Hotel Pelegrin Plava Laguna
Frente al mar en Umag con playa privada
Sobre este hotel
Hotel Pelegrin Plava Laguna se encuentra en Umag, a solo 250 metros de la playa de Katoro, con alojamiento frente al mar y una zona de playa privada que lo distingue de la mayoría de los hoteles cercanos que dependen de la orilla pública. Un restaurante, un bar y un jardín cubren las necesidades diarias, y la piscina exterior, el gimnasio y las animaciones nocturnas dan a los huéspedes suficiente para llenar un día entero más allá de la propia playa. La recepción 24 horas y el servicio de habitaciones añaden un nivel de comodidad tipo resort que conviene a las familias que gestionan niños cansados tras un día en Istralandia, cuando una petición tardía o una salida temprana importan más de lo habitual.
- Acceso a playa privada
- Piscina exterior
- Recepción 24 horas
Nuestra opinión
Este hotel conviene a las familias que quieren un verdadero acceso a la playa junto a una zona de playa privada y servicios tipo resort como una recepción disponible en todo momento.
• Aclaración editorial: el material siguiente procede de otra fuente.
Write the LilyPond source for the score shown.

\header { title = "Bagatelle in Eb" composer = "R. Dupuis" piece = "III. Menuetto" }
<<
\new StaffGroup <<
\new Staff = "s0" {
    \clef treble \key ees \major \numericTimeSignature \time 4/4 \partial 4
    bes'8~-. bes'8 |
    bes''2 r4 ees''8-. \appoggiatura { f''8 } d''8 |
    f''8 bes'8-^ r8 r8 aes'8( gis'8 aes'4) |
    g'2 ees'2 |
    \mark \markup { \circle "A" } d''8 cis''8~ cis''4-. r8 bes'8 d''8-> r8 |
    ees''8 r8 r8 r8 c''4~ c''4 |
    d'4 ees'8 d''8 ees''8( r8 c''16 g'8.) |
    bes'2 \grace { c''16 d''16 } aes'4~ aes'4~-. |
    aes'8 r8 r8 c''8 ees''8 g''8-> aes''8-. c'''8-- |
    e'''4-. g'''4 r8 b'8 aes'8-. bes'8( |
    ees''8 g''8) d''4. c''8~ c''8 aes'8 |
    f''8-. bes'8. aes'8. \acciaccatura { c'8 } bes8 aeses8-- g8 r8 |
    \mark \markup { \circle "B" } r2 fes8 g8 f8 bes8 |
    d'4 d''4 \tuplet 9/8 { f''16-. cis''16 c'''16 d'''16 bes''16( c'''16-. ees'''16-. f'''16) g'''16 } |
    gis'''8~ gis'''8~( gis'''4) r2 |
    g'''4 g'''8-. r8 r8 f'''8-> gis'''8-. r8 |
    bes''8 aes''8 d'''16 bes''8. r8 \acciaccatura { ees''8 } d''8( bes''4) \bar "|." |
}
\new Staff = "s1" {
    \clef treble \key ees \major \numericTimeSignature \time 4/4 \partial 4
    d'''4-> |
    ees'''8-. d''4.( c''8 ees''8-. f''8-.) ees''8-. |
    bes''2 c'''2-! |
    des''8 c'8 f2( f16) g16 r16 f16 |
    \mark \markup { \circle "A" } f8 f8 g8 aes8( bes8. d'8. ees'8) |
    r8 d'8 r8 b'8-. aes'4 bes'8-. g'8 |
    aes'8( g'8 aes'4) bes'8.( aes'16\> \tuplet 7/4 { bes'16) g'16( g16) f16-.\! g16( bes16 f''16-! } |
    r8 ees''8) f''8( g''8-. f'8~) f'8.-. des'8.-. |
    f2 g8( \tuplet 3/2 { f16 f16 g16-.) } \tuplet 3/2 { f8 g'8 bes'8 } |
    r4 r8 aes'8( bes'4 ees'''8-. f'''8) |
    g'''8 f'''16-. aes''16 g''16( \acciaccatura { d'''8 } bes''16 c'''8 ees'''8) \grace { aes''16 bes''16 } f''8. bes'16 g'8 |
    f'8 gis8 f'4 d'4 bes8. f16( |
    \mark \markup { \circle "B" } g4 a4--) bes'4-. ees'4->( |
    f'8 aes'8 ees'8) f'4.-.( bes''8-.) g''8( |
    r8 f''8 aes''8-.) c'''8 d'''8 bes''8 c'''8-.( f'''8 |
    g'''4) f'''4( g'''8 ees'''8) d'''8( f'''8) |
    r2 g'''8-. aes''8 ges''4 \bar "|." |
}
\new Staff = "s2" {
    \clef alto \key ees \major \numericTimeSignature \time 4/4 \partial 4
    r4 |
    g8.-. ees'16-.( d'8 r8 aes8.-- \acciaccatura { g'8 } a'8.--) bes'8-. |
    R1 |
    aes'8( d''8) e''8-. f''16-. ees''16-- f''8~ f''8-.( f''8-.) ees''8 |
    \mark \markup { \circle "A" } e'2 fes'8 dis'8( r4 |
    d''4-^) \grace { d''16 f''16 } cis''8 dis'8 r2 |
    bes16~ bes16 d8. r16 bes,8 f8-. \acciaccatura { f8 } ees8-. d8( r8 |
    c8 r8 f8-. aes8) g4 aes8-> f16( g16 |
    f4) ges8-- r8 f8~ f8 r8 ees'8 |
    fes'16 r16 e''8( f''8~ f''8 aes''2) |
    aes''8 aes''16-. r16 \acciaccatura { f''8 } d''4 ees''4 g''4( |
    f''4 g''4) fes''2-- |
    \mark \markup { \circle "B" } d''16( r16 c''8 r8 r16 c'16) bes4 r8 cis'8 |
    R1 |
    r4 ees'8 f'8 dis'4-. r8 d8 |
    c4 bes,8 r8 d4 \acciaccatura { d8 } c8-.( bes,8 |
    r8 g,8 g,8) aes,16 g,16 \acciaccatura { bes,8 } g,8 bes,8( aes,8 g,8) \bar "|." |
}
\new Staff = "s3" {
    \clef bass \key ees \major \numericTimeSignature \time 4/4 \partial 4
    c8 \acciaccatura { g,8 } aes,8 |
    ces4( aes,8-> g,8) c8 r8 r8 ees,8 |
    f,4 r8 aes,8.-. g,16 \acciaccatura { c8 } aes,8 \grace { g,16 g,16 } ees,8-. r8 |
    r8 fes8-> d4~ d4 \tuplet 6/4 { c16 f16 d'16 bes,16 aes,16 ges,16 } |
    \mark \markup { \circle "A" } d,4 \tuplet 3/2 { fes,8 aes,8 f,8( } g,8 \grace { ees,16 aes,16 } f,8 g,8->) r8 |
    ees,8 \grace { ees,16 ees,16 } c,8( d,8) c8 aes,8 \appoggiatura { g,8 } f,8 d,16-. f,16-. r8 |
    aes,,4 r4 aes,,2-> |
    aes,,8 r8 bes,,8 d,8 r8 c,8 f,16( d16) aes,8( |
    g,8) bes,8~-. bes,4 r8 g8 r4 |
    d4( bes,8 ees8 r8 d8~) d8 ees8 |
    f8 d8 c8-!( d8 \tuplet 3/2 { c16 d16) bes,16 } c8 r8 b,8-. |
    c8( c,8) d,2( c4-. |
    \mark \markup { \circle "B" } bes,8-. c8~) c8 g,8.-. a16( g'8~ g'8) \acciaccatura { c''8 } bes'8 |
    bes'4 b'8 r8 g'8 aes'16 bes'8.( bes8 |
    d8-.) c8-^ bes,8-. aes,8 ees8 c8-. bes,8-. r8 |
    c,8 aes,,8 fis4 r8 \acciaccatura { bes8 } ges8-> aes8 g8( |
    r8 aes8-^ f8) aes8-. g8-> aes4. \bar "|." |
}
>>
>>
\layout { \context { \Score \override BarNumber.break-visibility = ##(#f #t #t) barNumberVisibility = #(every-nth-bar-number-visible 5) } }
Conviene menos a los viajeros que buscan una estancia tranquila y discreta, ya que el programa de animación nocturna y la posición frente al mar se inclinan hacia unas vacaciones más animadas y sociales.
- ✓Reserva pronto habitaciones con vistas frente al mar para la temporada alta, dada la popularidad de la zona de playa privada entre las familias.
- ✓Usa la recepción 24 horas si tu día en Istralandia se alarga y necesitas ajustar una cena tardía.
- ✓Consulta el programa de animación nocturna si viajas con niños a los que les gustan las actividades organizadas.
Por qué nos gusta
- Zona de playa privada
- A 250 metros de la playa de Katoro
- Recepción disponible 24 horas
- Programa de animación nocturna
Por qué encanta a los viajerosLa zona de playa privada de Pelegrin Plava Laguna nos evitó tener que luchar por sitio como exige una playa pública en temporada alta, algo que importó los días en que dejamos Istralandia de lado por algo más tranquilo. La recepción 24 horas nos ayudó una vez cuando nuestro día de parque se alargó y necesitábamos organizar rápido una cena más tardía. El ambiente se inclina más hacia un resort animado que hacia un hotel boutique discreto, y para nuestro grupo era exactamente lo que hacía falta.